Pour la foi chrétienne, la figure Dieu-Père, loin d’être un en-soi fondateur, postule au contraire toujours la médiation de Jésus dans son positionnement de fils. Le véritable référent de la paternité divine est donc cette filialité qui se construit dans le parcours historique de Jésus. Ne dit-il pas à Philippe: «Celui qui m’a vu, a vu le Père»?

C’est une des richesses du livre de Ledure d’avoir mis l’accent sur cette réalité de filiation dans l’Esprit, ignorée ou occultée par tous les courants athées de la modernité.
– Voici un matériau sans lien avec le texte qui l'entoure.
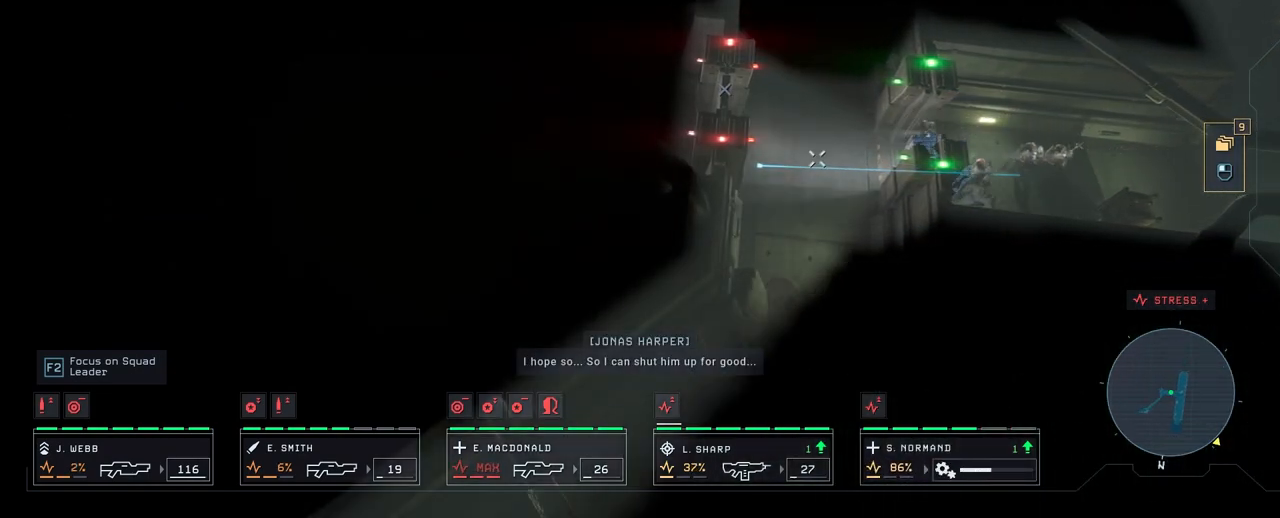
{"keys": [], "mouse": [], "mouse_move": "up", "events": [[217, "s", "down"], [433, "s", "up"]]}
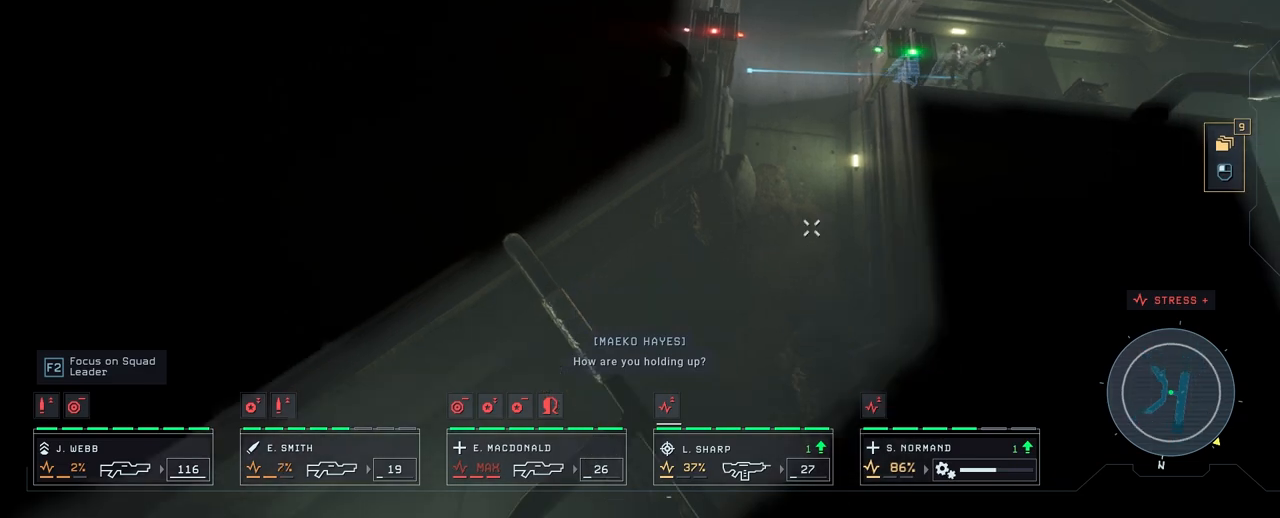
{"keys": ["e"], "mouse": [], "mouse_move": "still", "events": [[333, "e", "down"]]}
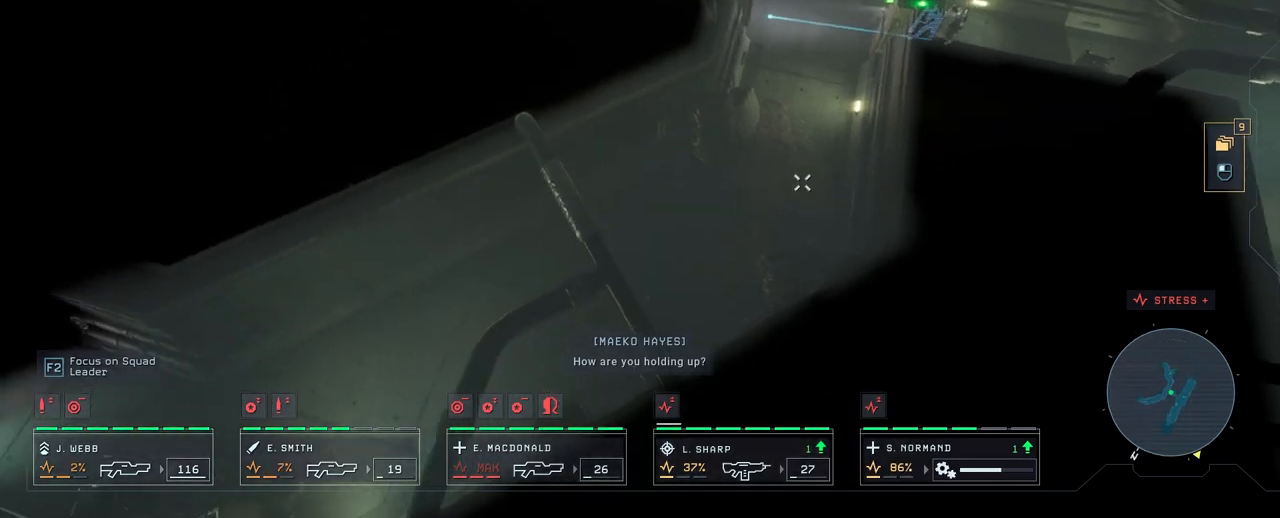
{"keys": [], "mouse": [], "mouse_move": "down-left", "events": [[283, "e", "up"]]}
En refusant une certaine idée métaphysique de Dieu, celle où Dieu est le créateur et l’homme sa créature soumise, l’athéisme moderne a certes libéré l’homme pour son projet anthropologique de détermination de soi et de liberté.

Mais le dogme athée de ces courants modernes ne leur permet pas d’aller suffisamment loin dans le projet anthropologique. Par leur refus du Dieu de Jésus-Christ, ils refont de l’homme métaphysiquement libéré un «prisonnier de son sort mortel». Car l’homme libéré sans Dieu revient vivre à l’ombre de cet autre absolu qu’est devenu pour lui la mort, dont la raison ne sait que faire. C’est face à la mort que se joue et se détermine, en définitive, le destin de l’homme. Tant que l’homme n’accepte pas ce vide que crée en lui la mort, tant qu’il croit pouvoir le combler par ses propres créations, Dieu se tait. Il ne recommence qu’à interpeller l’homme si celui-ci parle de sa mort et se laisse interroger par elle. À bien voir, c’est la personne de Jésus-Christ, mort et ressuscité, qui lui ouvre ce passage.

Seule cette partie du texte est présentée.